### To do
Look for the word "deeper" in the entries and copy every line where it shows up.

### Supplied entries
Segment Open

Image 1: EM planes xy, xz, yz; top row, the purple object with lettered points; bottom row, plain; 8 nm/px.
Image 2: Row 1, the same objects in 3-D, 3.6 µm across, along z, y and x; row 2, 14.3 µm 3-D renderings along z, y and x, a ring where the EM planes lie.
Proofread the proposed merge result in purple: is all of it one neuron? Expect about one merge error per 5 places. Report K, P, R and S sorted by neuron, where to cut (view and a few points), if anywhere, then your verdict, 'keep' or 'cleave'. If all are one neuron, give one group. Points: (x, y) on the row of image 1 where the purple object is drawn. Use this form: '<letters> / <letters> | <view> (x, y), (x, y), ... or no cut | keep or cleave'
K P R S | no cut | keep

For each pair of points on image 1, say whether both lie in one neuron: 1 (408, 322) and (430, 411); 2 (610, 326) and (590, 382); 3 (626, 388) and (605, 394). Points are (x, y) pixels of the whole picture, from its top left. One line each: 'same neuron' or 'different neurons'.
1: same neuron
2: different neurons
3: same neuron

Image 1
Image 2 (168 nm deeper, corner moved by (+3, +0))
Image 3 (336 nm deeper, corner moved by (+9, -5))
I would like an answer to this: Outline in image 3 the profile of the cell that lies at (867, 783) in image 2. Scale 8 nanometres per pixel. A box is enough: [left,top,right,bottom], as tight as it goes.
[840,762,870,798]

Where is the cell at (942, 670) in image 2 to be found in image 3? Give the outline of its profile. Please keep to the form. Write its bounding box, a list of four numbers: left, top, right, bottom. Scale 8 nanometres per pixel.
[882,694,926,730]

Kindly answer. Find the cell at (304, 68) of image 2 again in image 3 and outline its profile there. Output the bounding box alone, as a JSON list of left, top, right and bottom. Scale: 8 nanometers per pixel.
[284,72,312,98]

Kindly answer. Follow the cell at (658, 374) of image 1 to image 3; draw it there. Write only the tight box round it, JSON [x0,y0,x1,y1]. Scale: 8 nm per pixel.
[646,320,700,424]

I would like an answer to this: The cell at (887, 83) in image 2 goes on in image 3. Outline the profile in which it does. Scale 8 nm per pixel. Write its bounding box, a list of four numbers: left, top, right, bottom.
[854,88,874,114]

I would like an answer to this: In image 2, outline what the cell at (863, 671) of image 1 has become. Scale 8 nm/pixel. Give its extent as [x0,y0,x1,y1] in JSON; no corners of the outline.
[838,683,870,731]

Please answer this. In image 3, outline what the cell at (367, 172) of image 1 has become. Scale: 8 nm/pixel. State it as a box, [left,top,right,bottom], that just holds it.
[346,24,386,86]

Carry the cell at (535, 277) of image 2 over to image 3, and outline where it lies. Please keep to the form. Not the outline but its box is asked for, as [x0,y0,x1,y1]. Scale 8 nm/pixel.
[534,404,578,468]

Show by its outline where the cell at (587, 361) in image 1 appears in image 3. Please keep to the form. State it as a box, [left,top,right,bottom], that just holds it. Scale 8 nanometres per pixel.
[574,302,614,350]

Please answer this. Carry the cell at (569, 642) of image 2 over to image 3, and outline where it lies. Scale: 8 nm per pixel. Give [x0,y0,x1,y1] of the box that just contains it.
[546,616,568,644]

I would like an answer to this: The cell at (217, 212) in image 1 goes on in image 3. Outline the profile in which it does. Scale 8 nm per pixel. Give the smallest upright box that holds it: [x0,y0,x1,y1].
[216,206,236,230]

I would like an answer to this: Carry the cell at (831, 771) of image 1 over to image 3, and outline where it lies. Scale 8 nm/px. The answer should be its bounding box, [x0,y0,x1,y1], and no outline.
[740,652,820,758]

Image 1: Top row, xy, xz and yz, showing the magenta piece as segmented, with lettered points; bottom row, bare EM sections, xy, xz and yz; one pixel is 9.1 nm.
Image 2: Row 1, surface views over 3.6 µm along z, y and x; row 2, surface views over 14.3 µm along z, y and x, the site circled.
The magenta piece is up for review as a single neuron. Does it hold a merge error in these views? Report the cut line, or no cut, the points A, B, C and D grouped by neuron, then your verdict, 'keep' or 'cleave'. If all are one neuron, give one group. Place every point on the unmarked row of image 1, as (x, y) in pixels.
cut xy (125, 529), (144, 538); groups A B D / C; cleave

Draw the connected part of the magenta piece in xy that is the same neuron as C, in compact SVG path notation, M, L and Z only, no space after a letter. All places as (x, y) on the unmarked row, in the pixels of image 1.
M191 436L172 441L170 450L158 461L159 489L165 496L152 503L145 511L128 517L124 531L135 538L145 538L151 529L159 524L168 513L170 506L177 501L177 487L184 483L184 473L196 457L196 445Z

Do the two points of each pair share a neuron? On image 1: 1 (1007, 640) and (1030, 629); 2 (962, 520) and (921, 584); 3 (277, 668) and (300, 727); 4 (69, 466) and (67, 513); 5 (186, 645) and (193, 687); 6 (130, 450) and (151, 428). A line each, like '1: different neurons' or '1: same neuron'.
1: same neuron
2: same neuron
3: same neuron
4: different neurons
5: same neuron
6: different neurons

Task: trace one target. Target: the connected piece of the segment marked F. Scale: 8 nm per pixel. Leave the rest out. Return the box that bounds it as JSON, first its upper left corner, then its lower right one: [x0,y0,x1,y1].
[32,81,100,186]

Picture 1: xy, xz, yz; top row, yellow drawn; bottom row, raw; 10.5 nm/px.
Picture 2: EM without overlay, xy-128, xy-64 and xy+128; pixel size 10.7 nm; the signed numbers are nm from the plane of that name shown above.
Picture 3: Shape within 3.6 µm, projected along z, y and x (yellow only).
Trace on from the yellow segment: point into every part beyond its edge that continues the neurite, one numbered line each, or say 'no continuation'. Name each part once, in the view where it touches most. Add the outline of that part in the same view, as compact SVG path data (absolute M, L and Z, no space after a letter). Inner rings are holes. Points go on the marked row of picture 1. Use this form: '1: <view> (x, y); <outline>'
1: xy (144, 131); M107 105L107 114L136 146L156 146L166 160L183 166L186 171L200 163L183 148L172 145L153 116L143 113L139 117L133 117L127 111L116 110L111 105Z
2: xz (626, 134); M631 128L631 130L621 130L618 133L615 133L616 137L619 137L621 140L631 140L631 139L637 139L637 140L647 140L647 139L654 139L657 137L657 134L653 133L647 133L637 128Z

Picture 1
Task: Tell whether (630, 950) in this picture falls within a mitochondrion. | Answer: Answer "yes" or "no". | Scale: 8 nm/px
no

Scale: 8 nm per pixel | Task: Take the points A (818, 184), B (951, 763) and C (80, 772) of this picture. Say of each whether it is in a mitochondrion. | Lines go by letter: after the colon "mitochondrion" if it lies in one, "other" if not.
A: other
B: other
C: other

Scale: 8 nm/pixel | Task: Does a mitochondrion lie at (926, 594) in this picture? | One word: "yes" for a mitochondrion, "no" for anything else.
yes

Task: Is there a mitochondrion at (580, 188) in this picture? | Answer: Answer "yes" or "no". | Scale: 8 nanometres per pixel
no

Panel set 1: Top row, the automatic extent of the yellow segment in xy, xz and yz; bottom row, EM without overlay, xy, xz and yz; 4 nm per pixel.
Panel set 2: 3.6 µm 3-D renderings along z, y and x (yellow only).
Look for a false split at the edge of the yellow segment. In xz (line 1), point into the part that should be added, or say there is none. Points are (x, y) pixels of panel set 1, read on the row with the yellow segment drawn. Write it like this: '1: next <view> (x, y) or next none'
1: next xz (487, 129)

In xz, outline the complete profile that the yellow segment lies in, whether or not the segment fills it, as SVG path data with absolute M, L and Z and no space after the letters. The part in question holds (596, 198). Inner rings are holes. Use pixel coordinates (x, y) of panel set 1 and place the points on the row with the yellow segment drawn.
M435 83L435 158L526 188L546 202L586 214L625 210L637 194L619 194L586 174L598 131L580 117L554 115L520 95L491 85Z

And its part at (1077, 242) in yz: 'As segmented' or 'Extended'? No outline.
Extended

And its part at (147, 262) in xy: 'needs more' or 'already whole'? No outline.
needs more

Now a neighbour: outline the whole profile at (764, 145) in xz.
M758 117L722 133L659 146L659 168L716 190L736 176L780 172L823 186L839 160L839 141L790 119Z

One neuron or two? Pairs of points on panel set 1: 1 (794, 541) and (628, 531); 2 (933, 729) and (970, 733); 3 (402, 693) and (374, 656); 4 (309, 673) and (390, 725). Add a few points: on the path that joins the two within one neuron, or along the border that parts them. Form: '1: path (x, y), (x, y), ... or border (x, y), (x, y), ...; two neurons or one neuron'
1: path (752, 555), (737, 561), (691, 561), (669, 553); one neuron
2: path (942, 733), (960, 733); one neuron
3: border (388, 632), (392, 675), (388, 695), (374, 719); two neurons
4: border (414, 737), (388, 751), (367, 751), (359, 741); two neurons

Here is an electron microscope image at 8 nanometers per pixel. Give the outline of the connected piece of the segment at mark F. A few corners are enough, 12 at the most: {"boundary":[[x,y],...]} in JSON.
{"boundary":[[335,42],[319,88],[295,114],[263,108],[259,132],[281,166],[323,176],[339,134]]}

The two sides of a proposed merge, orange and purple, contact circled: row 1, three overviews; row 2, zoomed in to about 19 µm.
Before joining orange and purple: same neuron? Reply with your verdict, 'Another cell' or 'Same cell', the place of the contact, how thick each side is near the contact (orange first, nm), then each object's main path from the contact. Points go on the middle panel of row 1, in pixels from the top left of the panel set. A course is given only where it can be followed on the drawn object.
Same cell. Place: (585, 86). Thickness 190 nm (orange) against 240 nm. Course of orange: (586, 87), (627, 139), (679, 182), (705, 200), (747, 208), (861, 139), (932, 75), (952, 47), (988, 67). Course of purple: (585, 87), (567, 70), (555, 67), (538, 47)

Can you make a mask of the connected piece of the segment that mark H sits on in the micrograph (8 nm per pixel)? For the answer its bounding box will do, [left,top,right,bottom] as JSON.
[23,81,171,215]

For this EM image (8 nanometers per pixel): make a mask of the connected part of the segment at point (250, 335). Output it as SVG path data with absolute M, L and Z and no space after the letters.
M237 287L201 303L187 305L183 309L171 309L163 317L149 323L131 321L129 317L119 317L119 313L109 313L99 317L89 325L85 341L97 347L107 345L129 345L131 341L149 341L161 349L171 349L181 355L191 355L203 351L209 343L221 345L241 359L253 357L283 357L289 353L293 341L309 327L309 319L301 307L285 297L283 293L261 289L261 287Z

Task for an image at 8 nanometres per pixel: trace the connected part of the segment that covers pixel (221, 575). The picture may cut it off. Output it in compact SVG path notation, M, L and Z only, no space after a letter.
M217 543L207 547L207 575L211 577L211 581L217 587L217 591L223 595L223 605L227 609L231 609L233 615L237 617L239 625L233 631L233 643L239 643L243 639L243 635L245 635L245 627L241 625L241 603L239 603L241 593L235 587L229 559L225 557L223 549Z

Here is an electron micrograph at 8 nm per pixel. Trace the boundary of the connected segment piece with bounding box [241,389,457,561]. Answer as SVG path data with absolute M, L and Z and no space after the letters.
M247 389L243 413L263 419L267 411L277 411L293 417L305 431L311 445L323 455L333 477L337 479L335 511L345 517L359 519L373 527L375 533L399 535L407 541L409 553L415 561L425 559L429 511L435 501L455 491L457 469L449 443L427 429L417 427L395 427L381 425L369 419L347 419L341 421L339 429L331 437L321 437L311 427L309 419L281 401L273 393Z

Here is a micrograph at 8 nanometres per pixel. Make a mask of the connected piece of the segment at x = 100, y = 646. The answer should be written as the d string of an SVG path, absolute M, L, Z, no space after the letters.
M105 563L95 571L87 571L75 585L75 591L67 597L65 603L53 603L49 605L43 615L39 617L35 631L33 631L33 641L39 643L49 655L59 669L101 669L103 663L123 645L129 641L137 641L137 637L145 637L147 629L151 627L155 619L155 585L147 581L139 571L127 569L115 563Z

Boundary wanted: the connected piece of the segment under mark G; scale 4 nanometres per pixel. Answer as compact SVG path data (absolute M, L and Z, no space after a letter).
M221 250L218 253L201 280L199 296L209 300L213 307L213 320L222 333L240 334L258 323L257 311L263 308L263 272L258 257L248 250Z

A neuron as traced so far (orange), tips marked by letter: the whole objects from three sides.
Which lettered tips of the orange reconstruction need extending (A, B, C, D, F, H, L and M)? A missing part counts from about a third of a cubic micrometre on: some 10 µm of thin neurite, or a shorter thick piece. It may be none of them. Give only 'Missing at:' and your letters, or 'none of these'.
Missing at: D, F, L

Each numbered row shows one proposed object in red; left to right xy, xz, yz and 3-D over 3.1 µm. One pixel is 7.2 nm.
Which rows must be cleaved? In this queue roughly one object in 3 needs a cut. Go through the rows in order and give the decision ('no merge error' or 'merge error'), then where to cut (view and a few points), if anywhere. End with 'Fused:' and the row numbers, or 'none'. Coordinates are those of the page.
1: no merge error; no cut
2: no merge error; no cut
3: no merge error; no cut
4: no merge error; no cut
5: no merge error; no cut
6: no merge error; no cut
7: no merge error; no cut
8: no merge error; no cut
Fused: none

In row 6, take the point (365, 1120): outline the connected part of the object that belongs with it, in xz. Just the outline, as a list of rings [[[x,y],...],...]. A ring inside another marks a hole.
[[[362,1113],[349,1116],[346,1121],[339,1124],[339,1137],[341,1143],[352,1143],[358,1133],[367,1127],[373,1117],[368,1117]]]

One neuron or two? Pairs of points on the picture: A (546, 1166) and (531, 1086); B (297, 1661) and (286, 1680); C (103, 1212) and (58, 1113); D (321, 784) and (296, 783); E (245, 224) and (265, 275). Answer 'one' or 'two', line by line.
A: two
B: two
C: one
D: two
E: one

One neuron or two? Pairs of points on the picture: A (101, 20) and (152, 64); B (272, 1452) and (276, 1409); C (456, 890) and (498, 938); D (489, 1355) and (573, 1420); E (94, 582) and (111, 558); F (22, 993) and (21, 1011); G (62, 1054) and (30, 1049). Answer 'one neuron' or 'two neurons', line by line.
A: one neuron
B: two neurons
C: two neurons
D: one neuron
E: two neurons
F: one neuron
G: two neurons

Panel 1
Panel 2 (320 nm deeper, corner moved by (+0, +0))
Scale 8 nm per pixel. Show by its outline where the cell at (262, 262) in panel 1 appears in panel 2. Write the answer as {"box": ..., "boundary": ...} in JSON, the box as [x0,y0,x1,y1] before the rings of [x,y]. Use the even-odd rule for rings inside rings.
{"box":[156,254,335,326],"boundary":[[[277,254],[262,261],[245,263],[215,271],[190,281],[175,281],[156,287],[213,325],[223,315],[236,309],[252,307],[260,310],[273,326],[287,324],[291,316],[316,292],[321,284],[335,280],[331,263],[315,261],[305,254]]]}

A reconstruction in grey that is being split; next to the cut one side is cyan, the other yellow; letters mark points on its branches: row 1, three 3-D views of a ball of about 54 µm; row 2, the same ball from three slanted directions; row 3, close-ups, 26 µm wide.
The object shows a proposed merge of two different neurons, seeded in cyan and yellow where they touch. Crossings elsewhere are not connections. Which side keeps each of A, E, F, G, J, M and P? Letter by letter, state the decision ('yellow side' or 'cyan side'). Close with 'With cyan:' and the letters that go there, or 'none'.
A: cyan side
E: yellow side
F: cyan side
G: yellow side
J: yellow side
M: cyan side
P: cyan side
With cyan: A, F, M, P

Segment Closed

### Response to this task
Image 2 (168 nm deeper, corner moved by (+3, +0))
Image 3 (336 nm deeper, corner moved by (+9, -5))
Panel 2 (320 nm deeper, corner moved by (+0, +0))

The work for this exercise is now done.